The effect of hepatic blood flow changes on the extraction ratio is also dependent on intrinsic clearance. In general, the extraction ratio is inversely proportional to hepatic blood flow. Decreasing hepatic blood flow leads to a relatively small increase in the extraction ratio for drugs with a high intrinsic clearance and a larger increase in the extraction ratio for drugs with a low intrinsic clearance. The effects of changes in flow on hepatic clearance are compensated by an opposing trend in extraction for drugs with small intrinsic clearance values, and their clearance is essentially independent of blood flow. If a drug has a high intrinsic clearance and extraction, hepatic clearance is essentially determined by the delivery of drug to the liver, and changes in the hepatic blood flow will lead to proportional changes in clearance.⁶

The liver plays a central role in drug metabolism. Hepatic dysfunction affects drug pharmacokinetics by a variety of possible mechanisms. One mechanism is reduced oxidation and reduction of anesthetic drugs via hepatocyte microsomal enzymes in damaged liver tissue. A second mechanism is reduced biliary excretion. Conjugated drugs are delivered via biliary excretion back to the gastrointestinal tract for reabsorption, eventually leading to reduced renal excretion. A third mechanism is a function of liver production of plasma proteins.

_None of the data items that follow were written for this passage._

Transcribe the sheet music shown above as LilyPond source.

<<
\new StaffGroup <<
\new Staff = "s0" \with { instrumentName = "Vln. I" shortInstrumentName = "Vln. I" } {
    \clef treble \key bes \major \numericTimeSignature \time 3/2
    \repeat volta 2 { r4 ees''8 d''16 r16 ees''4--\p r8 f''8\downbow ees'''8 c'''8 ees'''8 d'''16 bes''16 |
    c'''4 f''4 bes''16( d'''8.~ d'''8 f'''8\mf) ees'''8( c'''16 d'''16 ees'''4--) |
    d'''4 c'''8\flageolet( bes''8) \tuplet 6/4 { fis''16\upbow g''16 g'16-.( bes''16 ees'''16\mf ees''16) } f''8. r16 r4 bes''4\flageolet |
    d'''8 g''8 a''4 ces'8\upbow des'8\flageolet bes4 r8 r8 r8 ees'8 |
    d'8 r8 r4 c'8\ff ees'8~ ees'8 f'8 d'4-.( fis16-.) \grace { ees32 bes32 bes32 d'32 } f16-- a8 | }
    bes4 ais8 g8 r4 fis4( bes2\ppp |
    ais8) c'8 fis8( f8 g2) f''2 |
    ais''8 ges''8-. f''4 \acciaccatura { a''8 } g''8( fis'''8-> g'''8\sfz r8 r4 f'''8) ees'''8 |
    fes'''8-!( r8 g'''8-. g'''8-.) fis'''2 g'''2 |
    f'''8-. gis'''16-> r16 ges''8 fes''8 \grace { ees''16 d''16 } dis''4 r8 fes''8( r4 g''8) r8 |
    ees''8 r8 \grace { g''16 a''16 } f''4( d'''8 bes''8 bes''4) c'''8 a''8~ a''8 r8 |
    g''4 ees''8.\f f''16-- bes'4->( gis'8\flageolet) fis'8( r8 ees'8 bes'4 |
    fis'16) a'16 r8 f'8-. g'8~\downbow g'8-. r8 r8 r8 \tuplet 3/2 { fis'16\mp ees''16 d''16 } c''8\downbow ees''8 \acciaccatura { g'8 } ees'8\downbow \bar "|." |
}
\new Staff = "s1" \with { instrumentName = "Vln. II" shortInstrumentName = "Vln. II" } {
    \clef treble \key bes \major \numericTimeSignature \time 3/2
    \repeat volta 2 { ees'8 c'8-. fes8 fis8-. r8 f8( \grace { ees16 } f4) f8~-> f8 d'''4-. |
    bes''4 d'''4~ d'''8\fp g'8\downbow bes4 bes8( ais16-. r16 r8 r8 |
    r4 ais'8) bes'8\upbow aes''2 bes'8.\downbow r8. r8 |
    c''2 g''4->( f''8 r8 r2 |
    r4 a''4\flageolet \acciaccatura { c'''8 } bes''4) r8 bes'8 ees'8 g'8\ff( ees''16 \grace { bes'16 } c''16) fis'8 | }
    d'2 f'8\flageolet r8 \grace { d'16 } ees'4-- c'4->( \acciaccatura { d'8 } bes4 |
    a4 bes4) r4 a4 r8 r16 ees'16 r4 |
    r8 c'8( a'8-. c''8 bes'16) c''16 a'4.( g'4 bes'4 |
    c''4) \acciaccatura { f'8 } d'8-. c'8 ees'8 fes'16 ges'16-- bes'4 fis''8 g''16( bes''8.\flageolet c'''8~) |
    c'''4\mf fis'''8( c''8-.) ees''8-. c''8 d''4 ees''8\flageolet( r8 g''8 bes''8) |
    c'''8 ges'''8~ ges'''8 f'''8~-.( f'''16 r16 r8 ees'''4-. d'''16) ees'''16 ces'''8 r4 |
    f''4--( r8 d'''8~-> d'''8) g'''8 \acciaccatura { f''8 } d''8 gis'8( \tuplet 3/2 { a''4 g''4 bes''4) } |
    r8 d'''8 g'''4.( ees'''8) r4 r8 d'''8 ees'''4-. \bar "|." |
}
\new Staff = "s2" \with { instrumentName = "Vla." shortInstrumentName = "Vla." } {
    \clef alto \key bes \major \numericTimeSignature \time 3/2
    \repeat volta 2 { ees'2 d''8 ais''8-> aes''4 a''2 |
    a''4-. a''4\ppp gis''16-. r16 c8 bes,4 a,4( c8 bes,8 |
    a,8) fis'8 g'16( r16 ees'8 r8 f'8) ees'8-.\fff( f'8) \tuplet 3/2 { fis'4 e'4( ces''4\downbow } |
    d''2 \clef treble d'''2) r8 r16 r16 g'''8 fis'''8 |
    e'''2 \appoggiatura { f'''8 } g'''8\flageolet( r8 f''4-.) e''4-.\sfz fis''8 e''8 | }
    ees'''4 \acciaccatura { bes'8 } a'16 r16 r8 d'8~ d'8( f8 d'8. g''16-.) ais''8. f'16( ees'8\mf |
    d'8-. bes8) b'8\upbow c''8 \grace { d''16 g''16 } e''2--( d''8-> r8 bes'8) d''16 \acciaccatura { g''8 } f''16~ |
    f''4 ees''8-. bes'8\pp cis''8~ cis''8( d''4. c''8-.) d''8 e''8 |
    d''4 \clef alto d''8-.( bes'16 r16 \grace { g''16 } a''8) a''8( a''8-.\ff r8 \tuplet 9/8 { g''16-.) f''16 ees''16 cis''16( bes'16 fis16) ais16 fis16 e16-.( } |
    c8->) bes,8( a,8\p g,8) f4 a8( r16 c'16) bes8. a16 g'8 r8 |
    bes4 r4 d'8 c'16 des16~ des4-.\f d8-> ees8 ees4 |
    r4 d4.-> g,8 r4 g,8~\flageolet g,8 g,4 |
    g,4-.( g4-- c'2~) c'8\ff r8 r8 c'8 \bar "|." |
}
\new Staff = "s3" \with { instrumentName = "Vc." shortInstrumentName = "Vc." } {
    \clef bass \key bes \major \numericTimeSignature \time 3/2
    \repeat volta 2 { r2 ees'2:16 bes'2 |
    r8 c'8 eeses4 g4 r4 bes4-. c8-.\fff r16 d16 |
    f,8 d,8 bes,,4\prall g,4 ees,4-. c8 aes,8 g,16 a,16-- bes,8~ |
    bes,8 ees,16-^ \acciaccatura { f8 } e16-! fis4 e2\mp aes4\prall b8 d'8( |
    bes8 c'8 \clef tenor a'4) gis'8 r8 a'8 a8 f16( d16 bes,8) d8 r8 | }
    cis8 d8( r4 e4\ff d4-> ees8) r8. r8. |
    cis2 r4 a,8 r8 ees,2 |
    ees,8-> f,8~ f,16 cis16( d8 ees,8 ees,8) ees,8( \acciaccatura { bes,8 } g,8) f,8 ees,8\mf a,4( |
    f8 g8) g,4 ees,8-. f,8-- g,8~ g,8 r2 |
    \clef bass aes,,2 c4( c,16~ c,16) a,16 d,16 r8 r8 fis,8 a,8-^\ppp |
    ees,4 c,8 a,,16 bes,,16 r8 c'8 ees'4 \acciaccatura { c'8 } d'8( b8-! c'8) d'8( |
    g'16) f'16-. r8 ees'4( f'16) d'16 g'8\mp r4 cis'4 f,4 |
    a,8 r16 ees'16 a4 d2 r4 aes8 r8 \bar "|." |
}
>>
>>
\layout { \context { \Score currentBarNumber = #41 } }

A reduction in plasma proteins can increase the free fraction of drug, allowing more of it to be eliminated (ie, some drugs may pass through the glomerular apparatus when unbound to protein but remain in the blood when bound). Portosystemic shunting, which occurs in varying degrees depending on the blood pressure required to perfuse a diseased liver, will decrease the presystemic elimination of orally administered drugs (ie, the first-pass effect), leading to an increase in bioavailability.^1,5

Metabolic pathways are differentially affected in liver dysfunction. In early cirrhosis, drug glucuronidation is spared relative to oxidative metabolism. In advanced cirrhosis, drug glucuronidation may also be substantially impaired. Liver dysfunction can also affect the clearance of drugs or active metabolites that are normally cleared by the kidney. Even moderate degrees of hepatic impairment lead to a decrease in clearance of drugs normally cleared by the kidney.⁷ Table 33–1 lists common drugs in anesthesia that undergo oxidative metabolism via the cytochrome enzyme system; as liver function worsens, it may be necessary to consider lowering the dose of these drugs.⁸

There are a couple of potentially important pharmacodynamic alterations in patients with cirrhosis. One, with rising plasma ammonia levels and brain swelling, there can be an increased sensitivity to sedative drugs. Two, there may also be a decrease in sensitivity to catecholamines and other vasoconstrictors.¹

The goal of a liver transplant surgery is to remove the diseased native organ and replace it with a functioning liver. There are many factors that affect graft function, such as the ischemia time (warm and cold), steatosis of the donor liver, and age of the donor. Assuming an uneventful transplant, the donor liver should begin functioning prior to the end of the surgery. Signs of liver graft function are bile production, correction of coagulopathy without transfusion directed at correcting it, decreasing lactate level, and a rise in core temperature.^3,9

There are 3 main phases to a liver transplant surgery: preanhepatic, anhepatic, and reperfusion. Each phase has unique challenges. Communication between surgical and anesthesia teams is critical because the surgical technique, particularly during the preanhepatic phase, will influence anesthetic management.